President Donald Trump’s attorney Rudy Giuliani told Bloomberg News that Trump will only answer questions from special counsel Robert Mueller that are about possible collusion between his election campaign and Russia and so long as Trump is not asked any questions about obstruction of justice. The reason: Because it could lead him to be charged with perjury if Mueller believes the versions of events presented by other witnesses.
The president’s legal team made their offer in a proposal submitted to Mueller. Giuliani says Mueller has not yet responded to the proposal.
Naturally, the proposal has come under significant scrutiny, with many wondering what the president––who has often denigrated Mueller’s investigation as a mere “witch hunt”––could be hiding.
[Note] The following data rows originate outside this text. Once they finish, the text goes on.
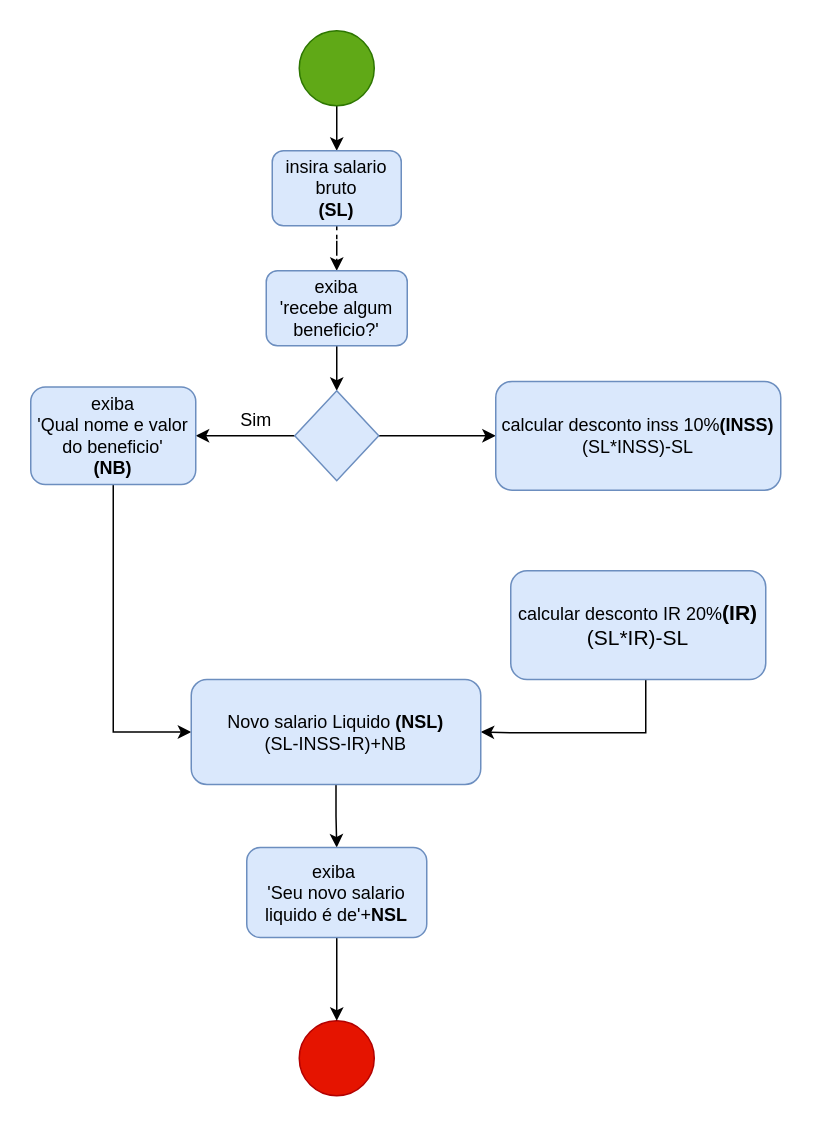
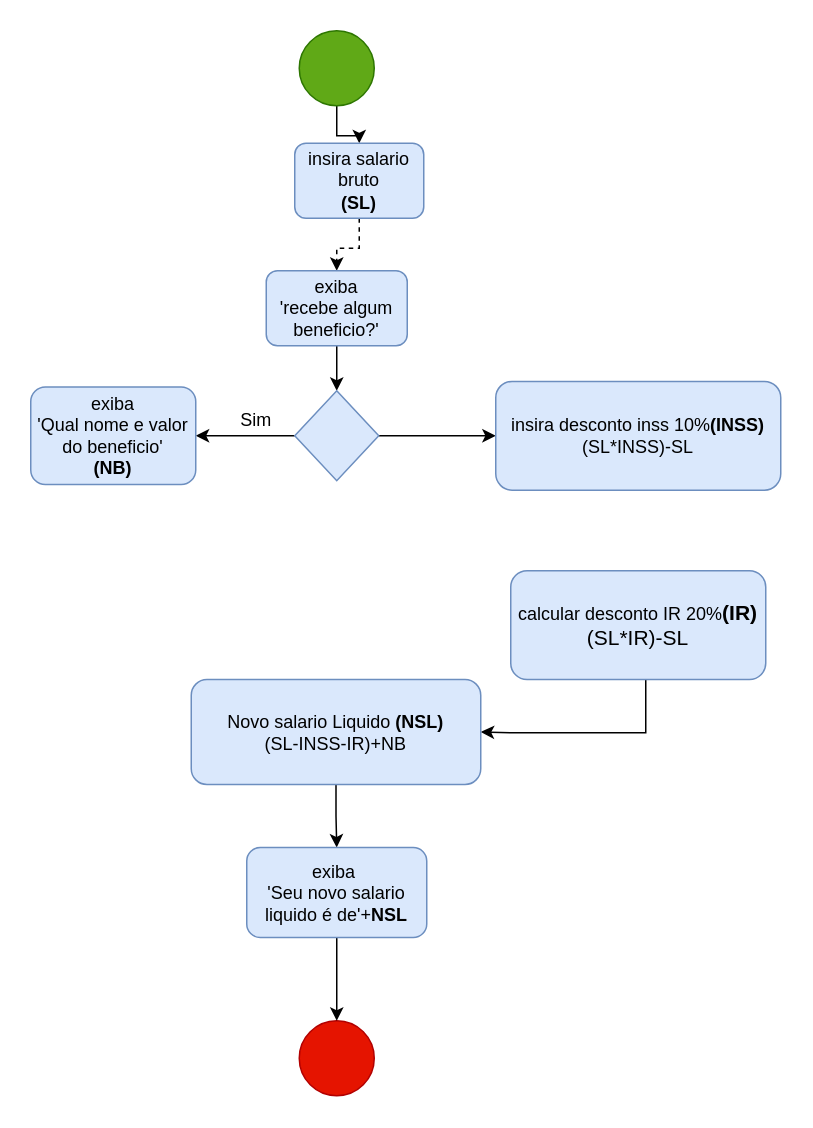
  <mxCell id="0" />
  <mxCell id="1" parent="0" />
  <mxCell id="2" style="edgeStyle=orthogonalEdgeStyle;rounded=0;orthogonalLoop=1;jettySize=auto;html=1;entryX=0.5;entryY=0;entryDx=0;entryDy=0;" edge="1" parent="1" source="3" target="5"><mxGeometry relative="1" as="geometry" /></mxCell>
  <mxCell id="3" value="" style="ellipse;whiteSpace=wrap;html=1;aspect=fixed;fillColor=#60a917;fontColor=#ffffff;strokeColor=#2D7600;" vertex="1" parent="1"><mxGeometry x="199" y="20" width="50" height="50" as="geometry" /></mxCell>
  <mxCell id="4" style="edgeStyle=orthogonalEdgeStyle;rounded=0;orthogonalLoop=1;jettySize=auto;html=1;entryX=0.5;entryY=0;entryDx=0;entryDy=0;dashed=1;" edge="1" parent="1" source="5" target="7"><mxGeometry relative="1" as="geometry" /></mxCell>
- <mxCell id="5" value="insira salario bruto&lt;br&gt;&lt;b&gt;(SL)&lt;/b&gt;" style="rounded=1;whiteSpace=wrap;html=1;fillColor=#dae8fc;strokeColor=#6c8ebf;" vertex="1" parent="1"><mxGeometry x="181" y="100" width="86" height="50" as="geometry" /></mxCell>
+ <mxCell id="5" value="insira salario bruto&lt;br&gt;&lt;b&gt;(SL)&lt;/b&gt;" style="rounded=1;whiteSpace=wrap;html=1;fillColor=#dae8fc;strokeColor=#6c8ebf;" vertex="1" parent="1"><mxGeometry x="196" y="95" width="86" height="50" as="geometry" /></mxCell>
  <mxCell id="6" style="edgeStyle=orthogonalEdgeStyle;rounded=0;orthogonalLoop=1;jettySize=auto;html=1;entryX=0.5;entryY=0;entryDx=0;entryDy=0;" edge="1" parent="1" source="7" target="10"><mxGeometry relative="1" as="geometry" /></mxCell>
  <mxCell id="7" value="exiba&lt;br&gt;'recebe algum beneficio?'" style="rounded=1;whiteSpace=wrap;html=1;fillColor=#dae8fc;strokeColor=#6c8ebf;" vertex="1" parent="1"><mxGeometry x="177" y="180" width="94" height="50" as="geometry" /></mxCell>
  <mxCell id="8" style="edgeStyle=orthogonalEdgeStyle;rounded=0;orthogonalLoop=1;jettySize=auto;html=1;entryX=0;entryY=0.5;entryDx=0;entryDy=0;" edge="1" parent="1" source="10" target="11"><mxGeometry relative="1" as="geometry" /></mxCell>
  <mxCell id="9" style="edgeStyle=orthogonalEdgeStyle;rounded=0;orthogonalLoop=1;jettySize=auto;html=1;entryX=1;entryY=0.5;entryDx=0;entryDy=0;fontSize=12;" edge="1" parent="1" source="10" target="16"><mxGeometry relative="1" as="geometry" /></mxCell>
  <mxCell id="10" value="" style="rhombus;whiteSpace=wrap;html=1;fillColor=#dae8fc;strokeColor=#6c8ebf;" vertex="1" parent="1"><mxGeometry x="196" y="260" width="56" height="60" as="geometry" /></mxCell>
- <mxCell id="11" value="calcular desconto inss 10%&lt;font style=&quot;font-size: 12px&quot;&gt;&lt;b&gt;(INSS)&lt;/b&gt;&lt;br&gt;(SL*INSS)-SL&lt;br&gt;&lt;/font&gt;" style="rounded=1;whiteSpace=wrap;html=1;fillColor=#dae8fc;strokeColor=#6c8ebf;" vertex="1" parent="1"><mxGeometry x="330" y="253.75" width="190" height="72.5" as="geometry" /></mxCell>
+ <mxCell id="11" value="insira desconto inss 10%&lt;font style=&quot;font-size: 12px&quot;&gt;&lt;b&gt;(INSS)&lt;/b&gt;&lt;br&gt;(SL*INSS)-SL&lt;br&gt;&lt;/font&gt;" style="rounded=1;whiteSpace=wrap;html=1;fillColor=#dae8fc;strokeColor=#6c8ebf;" vertex="1" parent="1"><mxGeometry x="330" y="253.75" width="190" height="72.5" as="geometry" /></mxCell>
  <mxCell id="12" style="edgeStyle=orthogonalEdgeStyle;rounded=0;orthogonalLoop=1;jettySize=auto;html=1;entryX=1;entryY=0.5;entryDx=0;entryDy=0;fontSize=12;" edge="1" parent="1" source="13" target="19"><mxGeometry relative="1" as="geometry"><Array as="points"><mxPoint x="430" y="488" /><mxPoint x="340" y="488" /></Array></mxGeometry></mxCell>
  <mxCell id="13" value="calcular desconto IR 20%&lt;font style=&quot;font-size: 14px&quot;&gt;&lt;b&gt;(IR)&lt;/b&gt;&lt;br&gt;(SL*IR)-SL&lt;br&gt;&lt;/font&gt;" style="rounded=1;whiteSpace=wrap;html=1;fillColor=#dae8fc;strokeColor=#6c8ebf;" vertex="1" parent="1"><mxGeometry x="340" y="380" width="170" height="72.5" as="geometry" /></mxCell>
  <mxCell id="14" value="" style="ellipse;whiteSpace=wrap;html=1;aspect=fixed;fillColor=#e51400;fontColor=#ffffff;strokeColor=#B20000;" vertex="1" parent="1"><mxGeometry x="199" y="680" width="50" height="50" as="geometry" /></mxCell>
- <mxCell id="15" style="edgeStyle=orthogonalEdgeStyle;rounded=0;orthogonalLoop=1;jettySize=auto;html=1;entryX=0;entryY=0.5;entryDx=0;entryDy=0;fontSize=12;" edge="1" parent="1" source="16" target="19"><mxGeometry relative="1" as="geometry" /></mxCell>
  <mxCell id="16" value="exiba&lt;br&gt;'Qual nome e valor do beneficio'&lt;br&gt;&lt;b&gt;(NB)&lt;/b&gt;" style="rounded=1;whiteSpace=wrap;html=1;fontSize=12;fillColor=#dae8fc;strokeColor=#6c8ebf;" vertex="1" parent="1"><mxGeometry x="20" y="257.5" width="110" height="65" as="geometry" /></mxCell>
  <mxCell id="17" value="Sim" style="text;html=1;align=center;verticalAlign=middle;resizable=0;points=[];autosize=1;strokeColor=none;fillColor=none;fontSize=12;" vertex="1" parent="1"><mxGeometry x="150" y="270" width="40" height="20" as="geometry" /></mxCell>
  <mxCell id="18" style="edgeStyle=orthogonalEdgeStyle;rounded=0;orthogonalLoop=1;jettySize=auto;html=1;entryX=0.5;entryY=0;entryDx=0;entryDy=0;fontSize=12;" edge="1" parent="1" source="19" target="21"><mxGeometry relative="1" as="geometry" /></mxCell>
  <mxCell id="19" value="Novo salario Liquido &lt;b&gt;(NSL)&lt;/b&gt;&lt;br&gt;(SL-INSS-IR)+NB" style="rounded=1;whiteSpace=wrap;html=1;fontSize=12;fillColor=#dae8fc;strokeColor=#6c8ebf;" vertex="1" parent="1"><mxGeometry x="127" y="452.5" width="193" height="70" as="geometry" /></mxCell>
  <mxCell id="20" style="edgeStyle=orthogonalEdgeStyle;rounded=0;orthogonalLoop=1;jettySize=auto;html=1;entryX=0.5;entryY=0;entryDx=0;entryDy=0;fontSize=12;" edge="1" parent="1" source="21" target="14"><mxGeometry relative="1" as="geometry" /></mxCell>
  <mxCell id="21" value="exiba&amp;nbsp;&lt;br&gt;'Seu novo salario liquido é de'+&lt;b&gt;NSL&lt;/b&gt;" style="rounded=1;whiteSpace=wrap;html=1;fontSize=12;fillColor=#dae8fc;strokeColor=#6c8ebf;" vertex="1" parent="1"><mxGeometry x="164" y="564.5" width="120" height="60" as="geometry" /></mxCell>
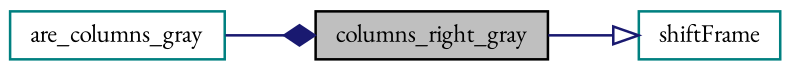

Memo to @RudyGiuliani Criminals do not set the terms of justice. The more you insist on a pathetic narrative of having control over this scenario, the more you prove how helpless you are to do anything about it. #TrumpTreason #PutinsPuppet https://t.co/CJusxLxp65
— American Resistance (@TheAmerican22) July 24, 2018
Rudy Giuliani: Trump Will Answer Mueller Questions About Russia, Not Obstruction – Newsweek So Rudy says trump won’t answer questions on obstruction because he could perjure himself, what’s Rudy telling us?🤪 https://t.co/SvWSmqKZBT
— Sue (@littlesueellis) July 24, 2018
Nothing wrong? The reason why Robert Mueller what's the interview is to get to the bottom of the Collision but Donald Trump said no question. Isn't it hilarious Trump supporters that he is scared of committing perjury but swears he has done nothing wrong?
— Dwayne Dunaway (@dunaway_dwayne) July 24, 2018
Trump has previously said that he would be willing to talk with the special counsel and, in an interview with CBS last week, he said just that.
When asked about whether the chances he’d sit for an interview with Mueller are better or worse than they were last year, Trump responded: “My lawyers are working on that. I’ve always wanted to do an interview, because, look, there’s been no collusion. There’s been no talk of Russia.”
Giuliani, however, has said the opposite. Earlier this month, he said a sitdown between Trump and Mueller is “probably further away than before.”
“You’re a lawyer, would you walk your client into a kangaroo court with guys who donated $36,000 to his opponent, cried at her loss party, represented the scoundrel who broke the hard drive?” Giuliani asked Fox host Laura Ingraham in response to FBI counterintelligence agent Peter Strzok’s testimony before a joint House Judiciary and House Oversight and Government Reform Committee hearing.
Giuliani added, in reference to Strzok:
If you have an objective group of people that you could persuade, of course you would consider testifying. But if you have people that are like him … they never unraveled the taint that he created.
Giuliani insisted that Democrats’ willingness to defend Strozk indicated that Mueller’s investigation “is falling apart of its own weight.”
A week before the Fox News interview, Giuliani said that Trump will only agree to an interview with Mueller’s team if the special counsel provides evidence that Trump has committed a crime and proves that the probe cannot be completed without Trump’s testimony.
“If they can come to us and show us the basis and that it’s legitimate and that they have uncovered something, we can go from there and assess their objectivity,” Giuliani told New York Times reporters.
Legal experts have long opined that Mueller could indict Trump for obstruction of justice, a historic first for a sitting president. They’ve also predicted that a case against the president would likely move to the Supreme Court because there is no legal precedent for an indictment of a president.
But two Justice Department legal opinions––one in 1973, the other in 2000––say it’s “not a viable option.”